Role Overview:
We are seeking a Senior Data Scientist to build and deploy LLM-based capabilities for working with large, diverse datasets and documents relevant to growth analytics & bid strategy. This role emphasizes ingestion, document processing, information extraction, and retrieval methods to support analytics use cases in production. Experience with modern LLM tooling and Databricks is required; hands-on experience with advanced reasoning models & agentic/orchestration frameworks are a plus.
Key Responsibilities:
- Architect, build, and refine retrieval-grounded LLM systems, including basic and advanced RAG patterns, to deliver grounded, verifiable answers and insights.
- Design robust pipelines for ingestion, transformation, and normalization of public and internal data, including ETL, incremental processing, and data quality checks.
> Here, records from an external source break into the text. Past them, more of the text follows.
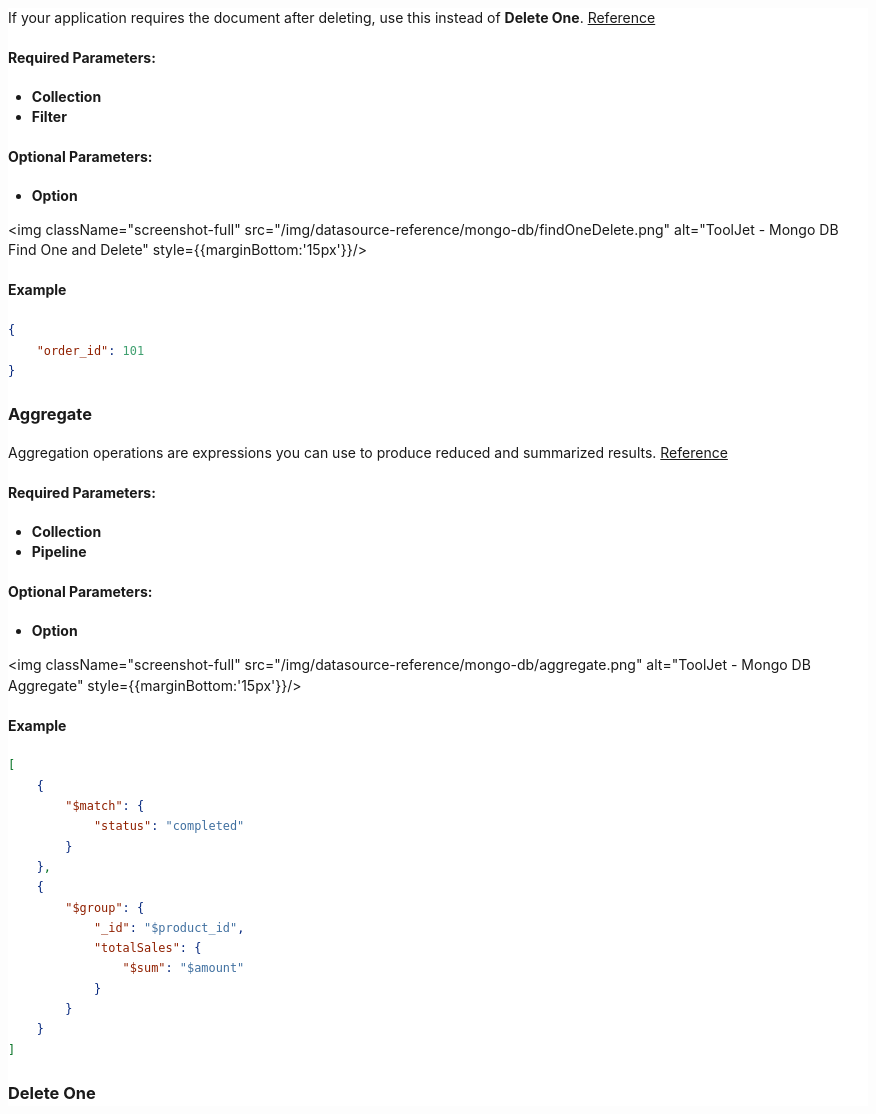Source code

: If your application requires the document after deleting, use this instead of **Delete One**. [Reference](https://mongodb.github.io/node-mongodb-native/4.0/classes/collection.html#findoneanddelete)

#### Required Parameters:
- **Collection**
- **Filter**

#### Optional Parameters:
- **Option**

<img className="screenshot-full" src="/img/datasource-reference/mongo-db/findOneDelete.png" alt="ToolJet - Mongo DB Find One and Delete" style={{marginBottom:'15px'}}/>

#### Example
```json
{
    "order_id": 101
}
```

### Aggregate

Aggregation operations are expressions you can use to produce reduced and summarized results. [Reference](https://docs.mongodb.com/drivers/node/v4.0/fundamentals/aggregation/)

#### Required Parameters:
- **Collection**
- **Pipeline**

#### Optional Parameters:
- **Option**

<img className="screenshot-full" src="/img/datasource-reference/mongo-db/aggregate.png" alt="ToolJet - Mongo DB Aggregate" style={{marginBottom:'15px'}}/>

#### Example
```json
[
    {
        "$match": {
            "status": "completed"
        }
    }, 
    {
        "$group": {
            "_id": "$product_id",
            "totalSales": {
                "$sum": "$amount"
            }
        }
    }
]
```

### Delete One
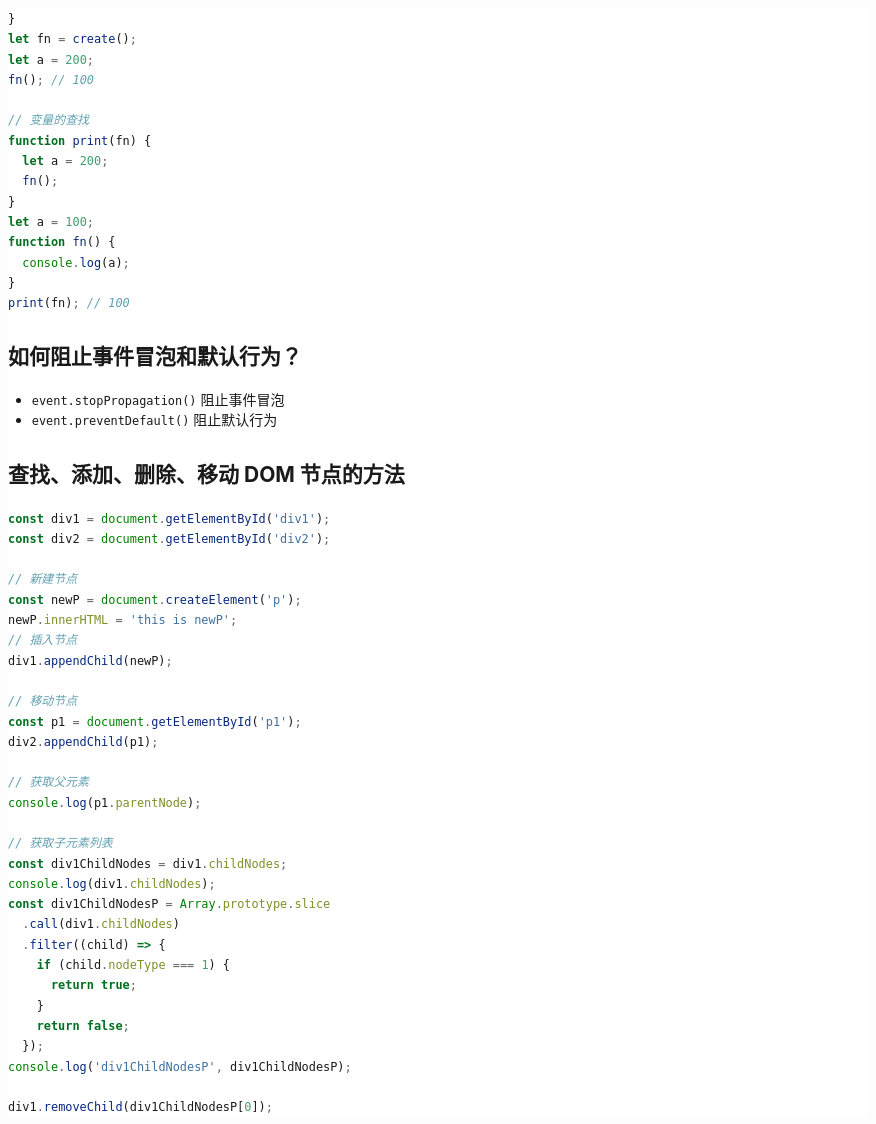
 ```js
}
let fn = create();
let a = 200;
fn(); // 100

// 变量的查找
function print(fn) {
  let a = 200;
  fn();
}
let a = 100;
function fn() {
  console.log(a);
}
print(fn); // 100
```

## 如何阻止事件冒泡和默认行为？

- `event.stopPropagation()` 阻止事件冒泡
- `event.preventDefault()` 阻止默认行为

## 查找、添加、删除、移动 DOM 节点的方法

```js
const div1 = document.getElementById('div1');
const div2 = document.getElementById('div2');

// 新建节点
const newP = document.createElement('p');
newP.innerHTML = 'this is newP';
// 插入节点
div1.appendChild(newP);

// 移动节点
const p1 = document.getElementById('p1');
div2.appendChild(p1);

// 获取父元素
console.log(p1.parentNode);

// 获取子元素列表
const div1ChildNodes = div1.childNodes;
console.log(div1.childNodes);
const div1ChildNodesP = Array.prototype.slice
  .call(div1.childNodes)
  .filter((child) => {
    if (child.nodeType === 1) {
      return true;
    }
    return false;
  });
console.log('div1ChildNodesP', div1ChildNodesP);

div1.removeChild(div1ChildNodesP[0]);
```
- Build and maintain document processing workflows across PDFs, HTML, and scanned content, including OCR, layout-aware parsing, table extraction, metadata enrichment, and document versioning.
- Develop information extraction pipelines using LLM methods and best practices, including schema design, structured outputs, validation, error handling, and accuracy evaluation.
- Own the retrieval stack end-to-end, including chunking strategies, embeddings, indexing, hybrid retrieval, reranking, filtering, and relevance tuning across a vector database or search platform.
- Implement web data acquisition where needed, including scraping, change detection, source quality checks, and operational safeguards like retries and rate limiting.
- Establish evaluation and monitoring practices for retrieval and extraction quality, including golden datasets, regression testing, groundedness checks, and production observability.
- Collaborate with subject matter experts to translate business needs into practical retrieval and extraction workflows and measurable success criteria.
- Communicate complex findings, tradeoffs, and recommendations to technical and business stakeholders, supporting data-driven forecasting and strategy.
- Ensure compliance with data governance and security standards when handling sensitive data and deploying systems to production environments.
Qualifications:
- Advanced degree in Computer Science, Data Science, Statistics, Engineering, or a related quantitative field.
- Minimum of 4 years of experience in data science or applied ML/NLP with a focus on NLP & GenAI
- Proficiency in Python and SQL, with strong engineering practices for maintainable, testable pipelines.
- Strong experience with Databricks for data processing and pipeline development, including Spark and common Lakehouse patterns.
- Demonstrated experience building retrieval-grounded LLM systems and or LLM-based information extraction for real-world use cases.
- Experience with document ingestion and parsing, including OCR and handling messy, semi-structured content such as PDFs, tables, forms, and web pages.
- Familiarity with vector databases and retrieval concepts, including indexing, embeddings, hybrid retrieval, reranking, and performance and cost tuning.
- Strong understanding of best practices for reasoning models and techniques that improve reliability and reduce hallucinations, including grounding and attribution.
- Excellent communication skills, with a track record of partnering with stakeholders and turning ambiguous requests into adopted solutions.
Libraries and Tools:
- Proficiency with LLM and orchestration libraries such as OpenAI, Google GenAI, Lang graph, langchain.
- Experience with supporting tooling commonly used in production LLM systems, for example: Pydantic for schema validation, tenacity for retries, beautifulsoup4 for HTML data extraction, and standard Python data tooling such as pandas and NumPy.
- Experience with retrieval and vector tooling, such as FAISS, Elasticsearch or OpenSearch, and vector database platforms (for example, Pinecone, Weaviate, Milvus, Chroma).
Preferred Qualifications:
- Exposure to agentic patterns and tool-calling for workflow automation.
- Experience working in regulated environments and implementing governance controls such as access control, auditability, and retention.